Alpine with a Desktop, Etc.

1 post / 0 new
#1 Tue, 2017-10-10 17:57
Pentophilus
  • Pentophilus's picture
  • Offline
  • Last seen: 5 months 3 weeks ago
  • Joined: 2017-10-10

Having raced through a variety of distros searching for a pre-secured foundation for a personal OS I would like to equip and customize, Alpine seems to offer a strong contender. Small, highly secured and with some package support.
However, its installation process is problematic for live users (rather than sysadmins) out in the real world: it lacks a desktop environment out of the box, and requires this to be installed with packages at boot time over an internet connection. Or at least, its initial startup appears to suggest this.

While it is possible to establish a wifi connection via terminal, where wifi is all that is available in occasional cases where only a password rather than a login portal is required, as is frequently the case for most commercial hotspots, allowing packages to be installed using this process to produce a fully-fledged live boot distro, it is a process that is terminal heavy and completely net-dependent. Given the small size of the distro, it seems ideal for a live version more applicable to typical users, so I wonder if a version pre-packaged with a desktop might be considered?

Oddly, the Wiki page on package management suggests that:

"Alpine Linux needs to be able to pull packages from local media on boot. (You can't download packages from the net before you have a network connection.) Using remote repositories presents a problem. If the config files have been modified for a newer version of a package, and the older package is on local media, all sorts of fun can result.

The solution is a local cache of updated packages. This cache can be stored on any r/w media, typically the same location as the apkovl.

The cache is enabled by creating a symlink named /etc/apk/cache that points to the cache directory. Note that apk will ignore any cache residing on a tmpfs volume. If you want this for some reason, see section below on tmpfs caches.
To enable local cache run:

setup-apkcache"

As with any distribution of Linux, packages are specific to that distro, begging the question of how one can install Alpine Linux, download and store packages, then have them available to install Alpine Linux at boot without, as the comments above suggest, connecting to the net before you have a network connection.

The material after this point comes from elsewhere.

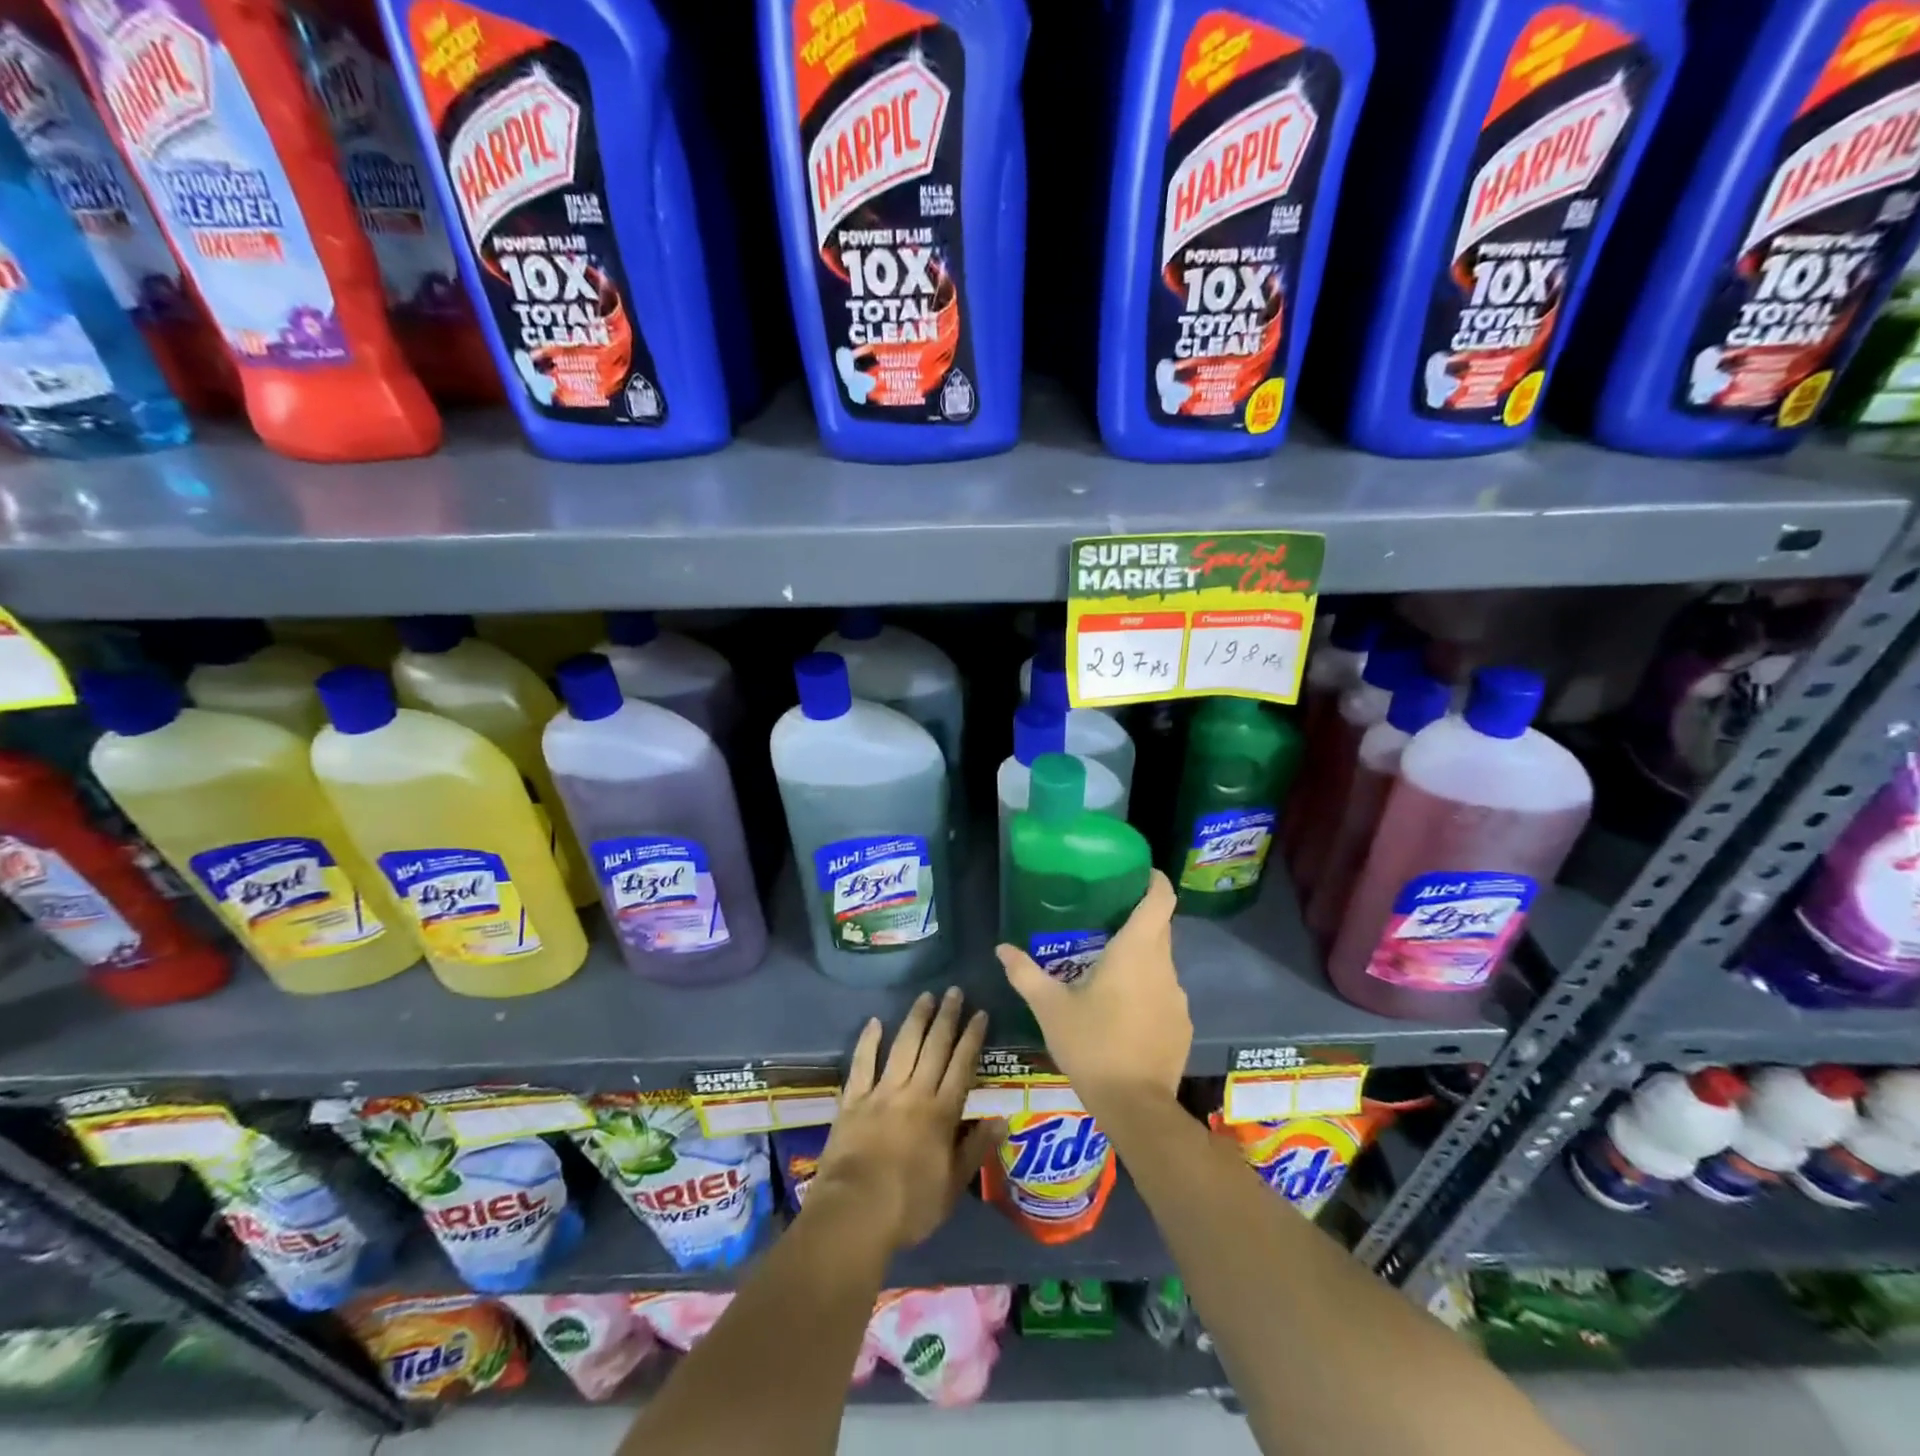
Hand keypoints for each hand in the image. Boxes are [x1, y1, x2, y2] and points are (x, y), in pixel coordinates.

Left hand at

Second is the issue of package storage. Linux is of course a repository universe, and emphasizes package installation from repositories; but downloading, storing and installing packages from storage at any point in the absence of an internet connection is perfectly feasible with most distributions, some more than others (Debian and Fedora both make this relatively easy). This allows a complete distro to be equipped and configured entirely offline anywhere at any time, as I have found (and is a process that can be scripted too, of course). Alpine suggests the 'fetch' command for 'download only' package management, but gives no indicator of how to specify a directory for download, nor could I see any indication on the wiki page of where packages are stored by default (which varies somewhat in different incarnations of Linux, I have found).

Please not the suggestion, and fill in any details I have missed if you can. Thanks alot.